__Working data__:
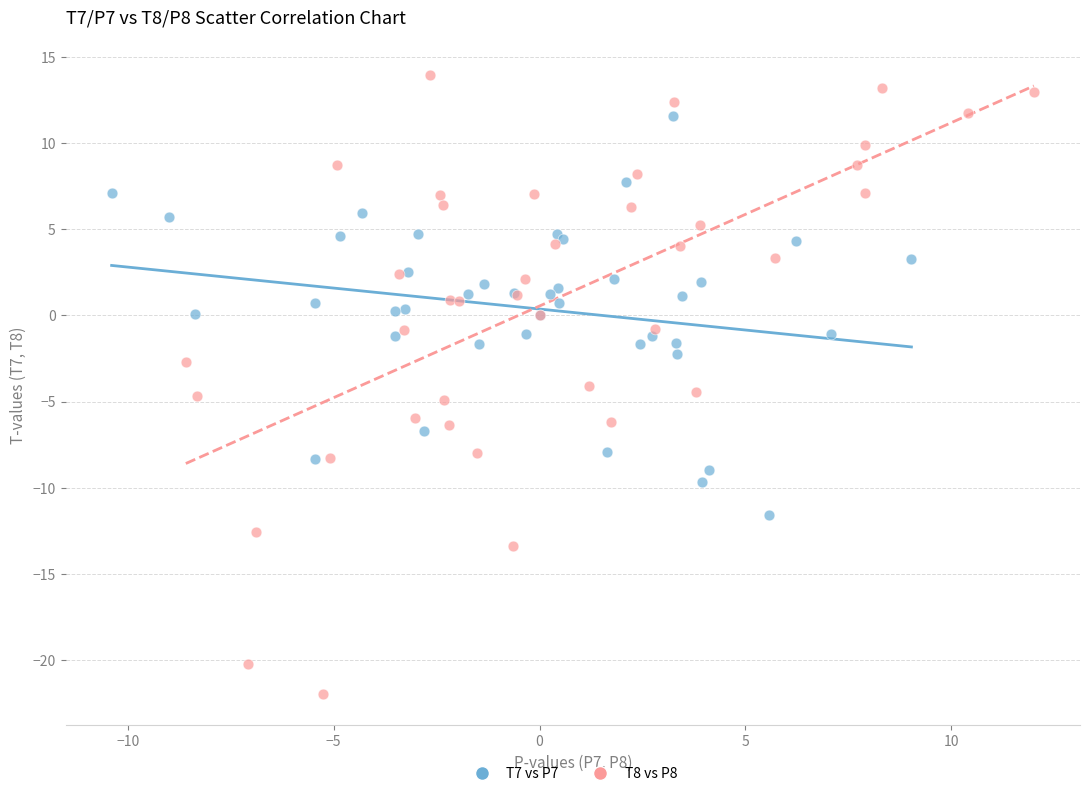

Which series contains the lowest Y value?

T8 vs P8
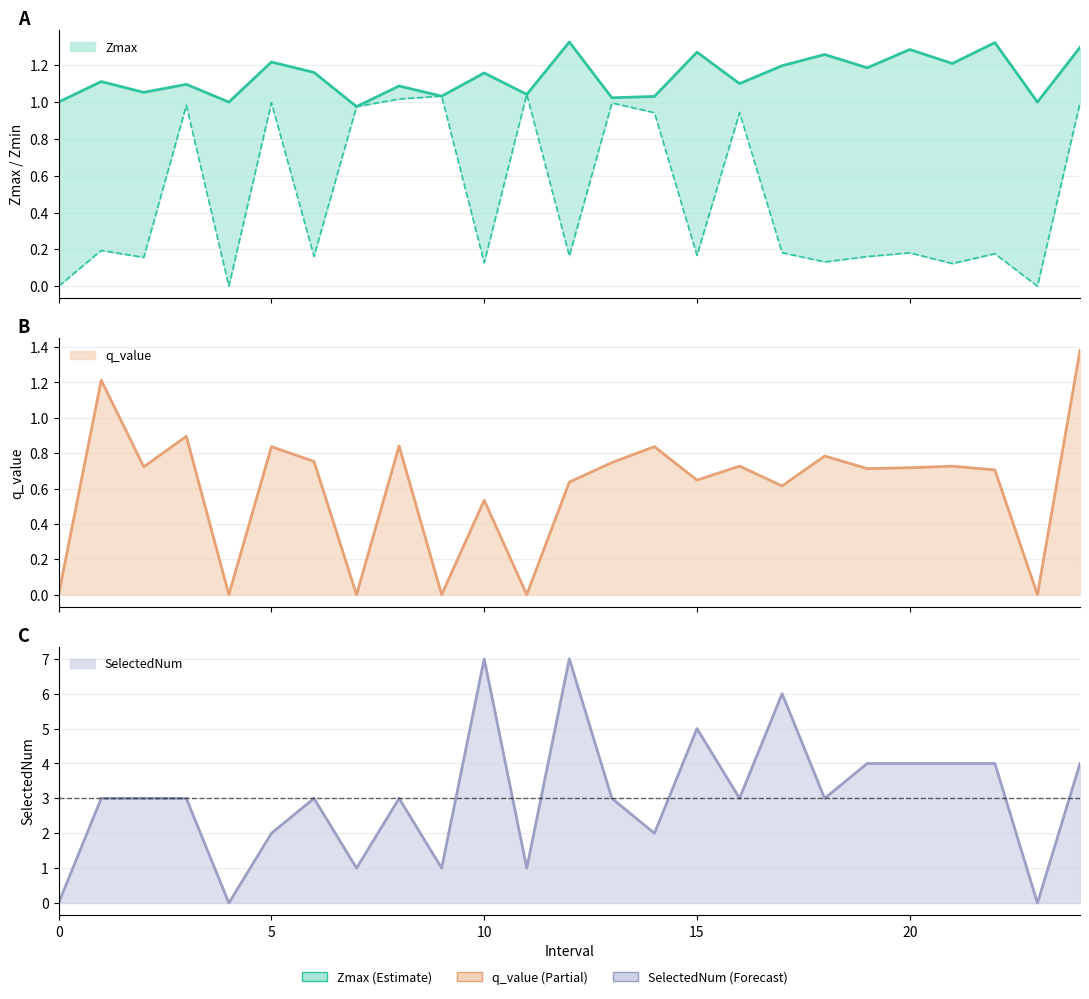

How many positive values does the Zmin series have?

22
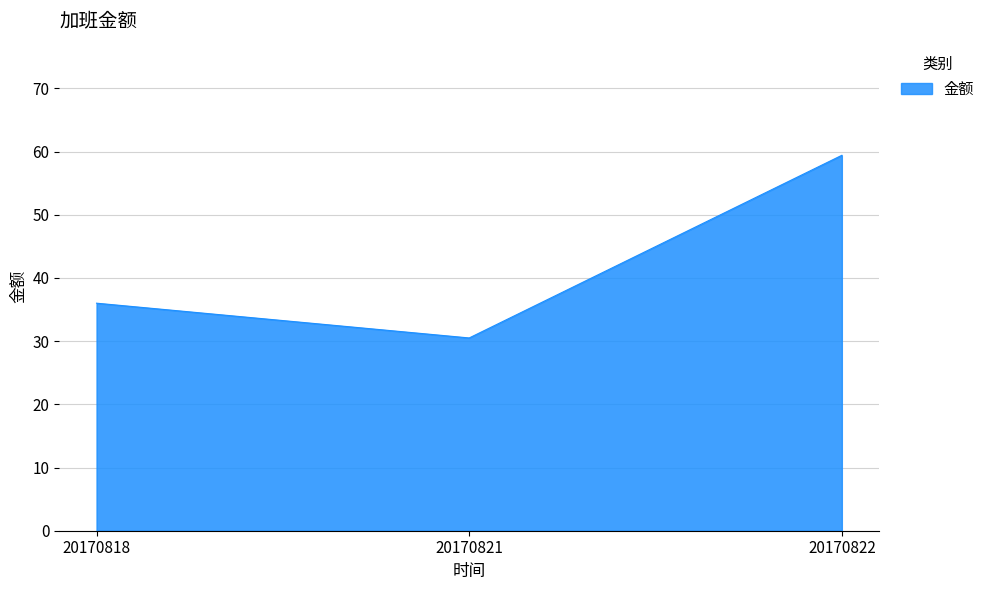

How many distinct data groups are displayed?

1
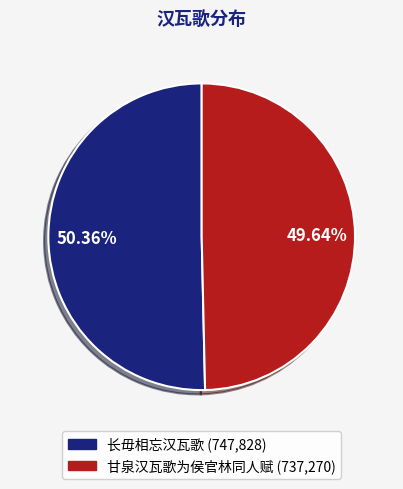

To the nearest percent, what is the combined percentage of 长毋相忘汉瓦歌 and 甘泉汉瓦歌为侯官林同人赋?

100%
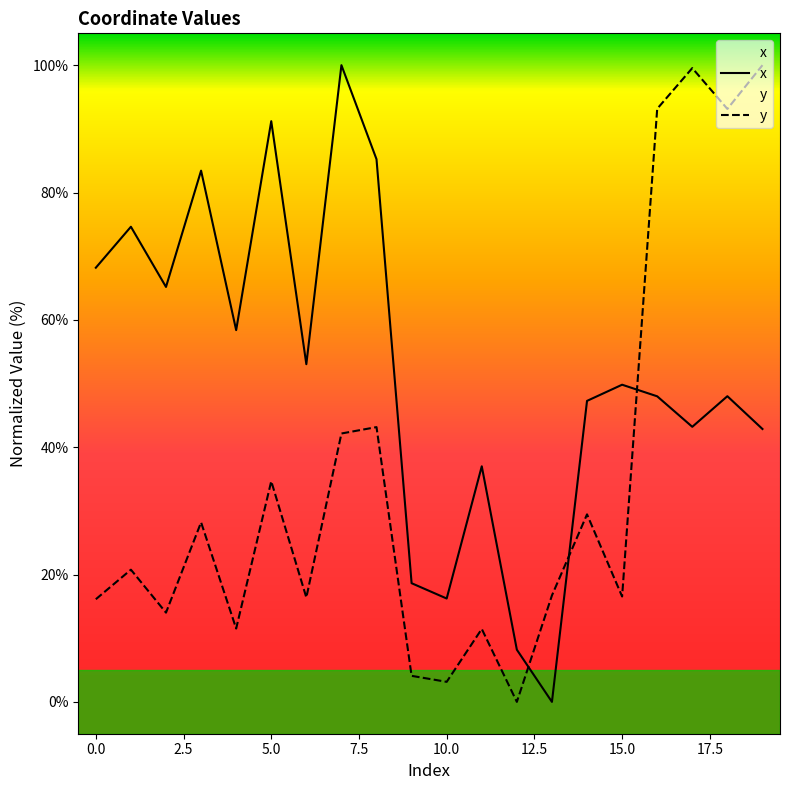

Between 2 and 19, which series saw the biggest shift?

y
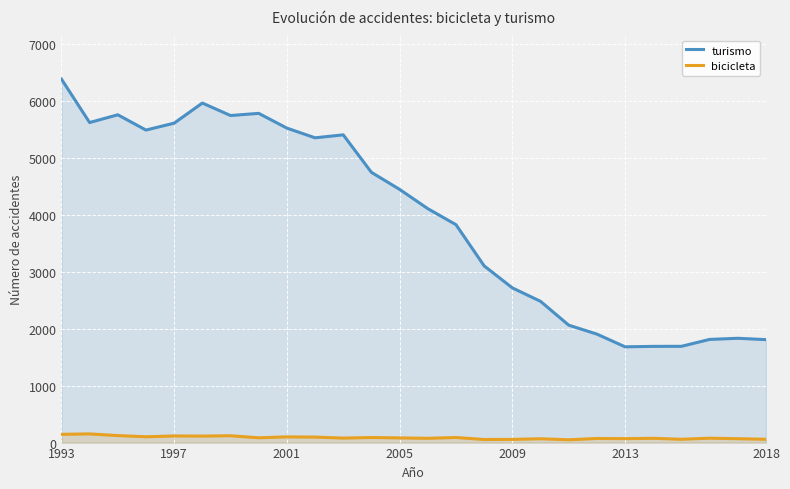

Which series has the largest range (max minus min)?

turismo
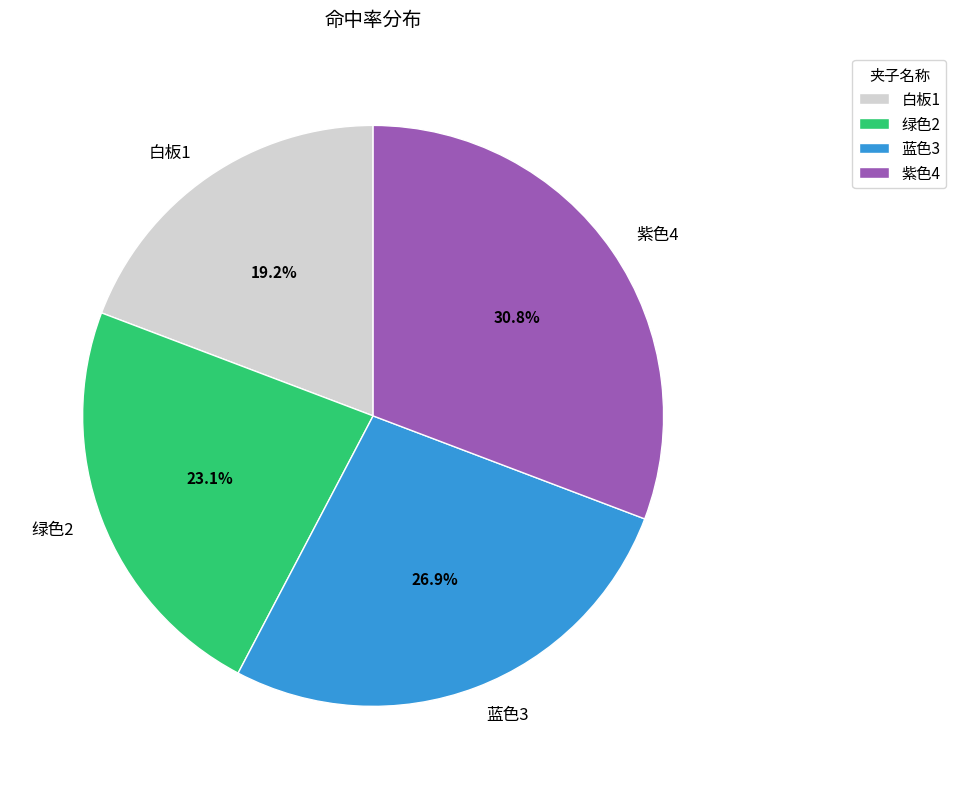

How many slices are in this pie chart?

4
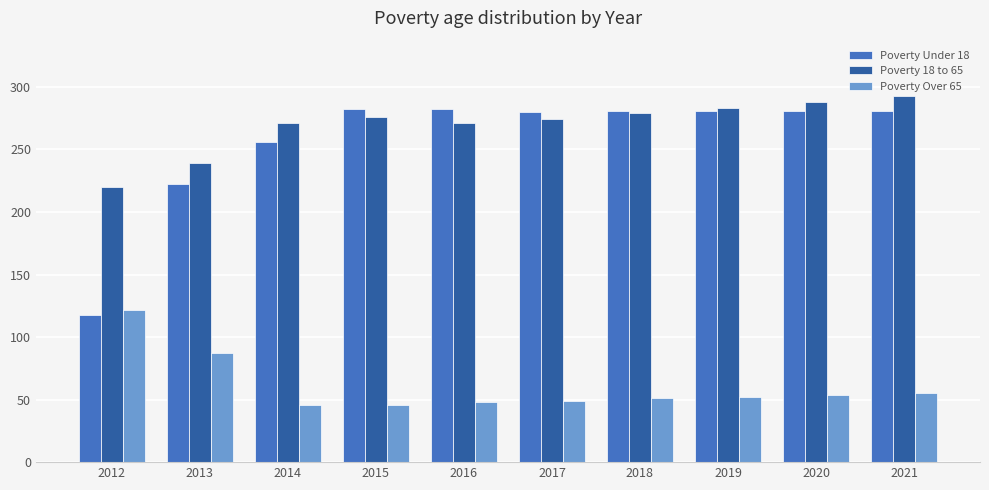

What is the average value of the Poverty Over 65 series?

61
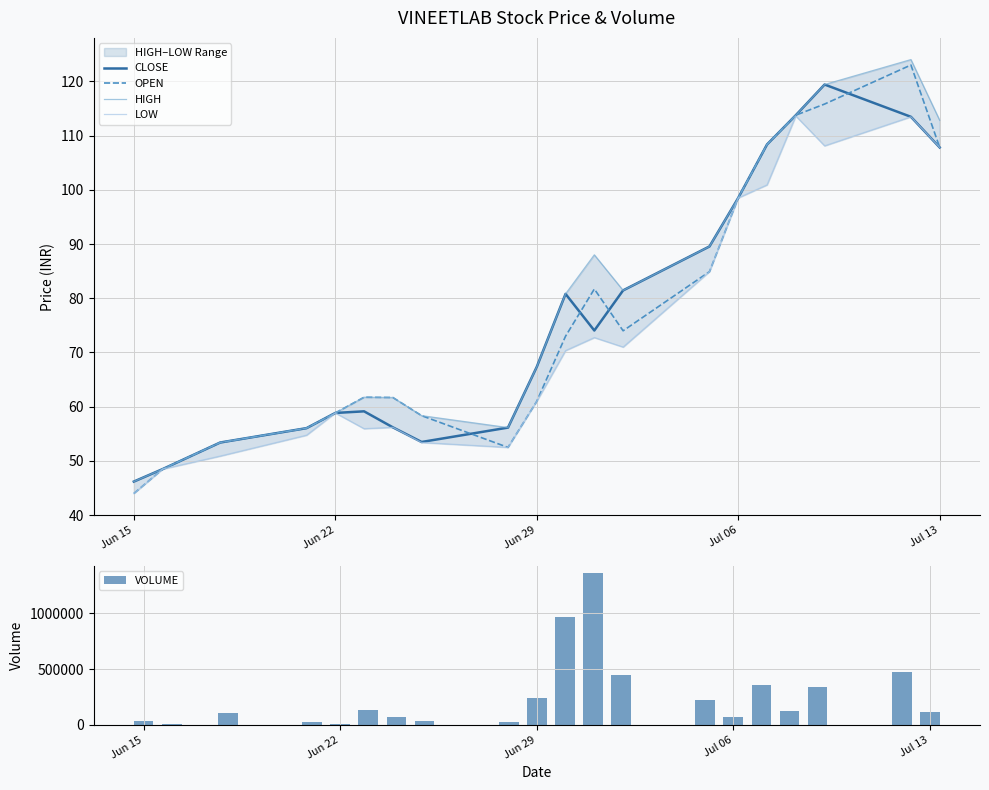

Rank the series by their maximum value, from highest to lowest.

VOLUME, HIGH, OPEN, CLOSE, LOW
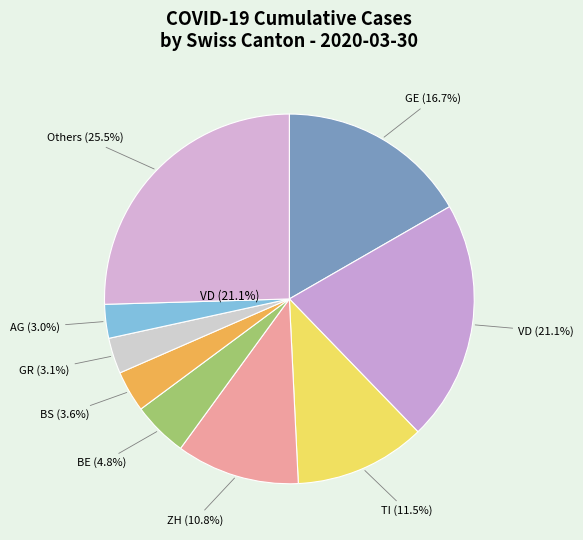

What is the change in value from VD to GE?

-85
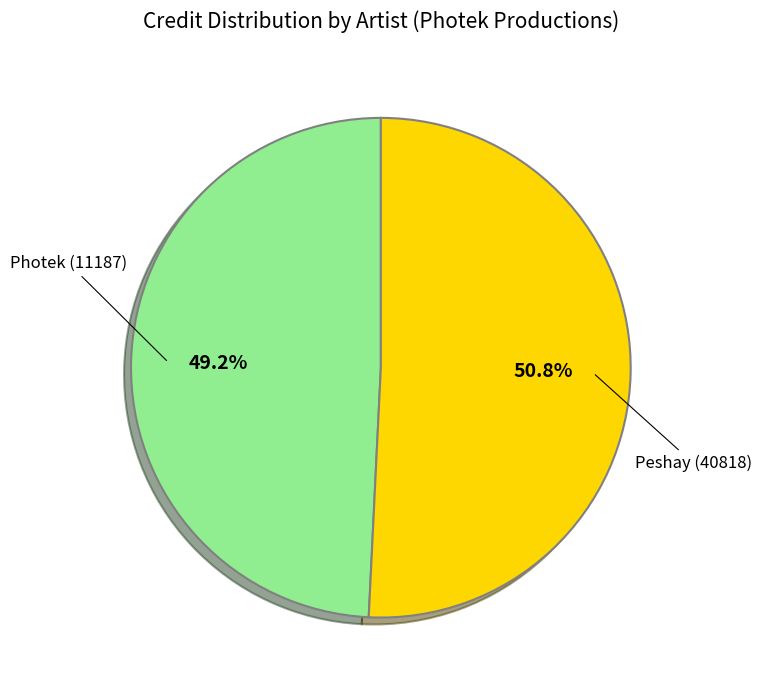

Does any single category account for the majority?

Yes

__Action item__: Give every line of the entries above as a JSON list of strings, one string per line, with blank lines and the pictures left out.

__Task output__:
[
  "Which series contains the lowest Y value?",
  "T8 vs P8",
  "How many positive values does the Zmin series have?",
  "22",
  "How many distinct data groups are displayed?",
  "1",
  "To the nearest percent, what is the combined percentage of 长毋相忘汉瓦歌 and 甘泉汉瓦歌为侯官林同人赋?",
  "100%",
  "Between 2 and 19, which series saw the biggest shift?",
  "y",
  "Which series has the largest range (max minus min)?",
  "turismo",
  "How many slices are in this pie chart?",
  "4",
  "What is the average value of the Poverty Over 65 series?",
  "61",
  "Rank the series by their maximum value, from highest to lowest.",
  "VOLUME, HIGH, OPEN, CLOSE, LOW",
  "What is the change in value from VD to GE?",
  "-85",
  "Does any single category account for the majority?",
  "Yes"
]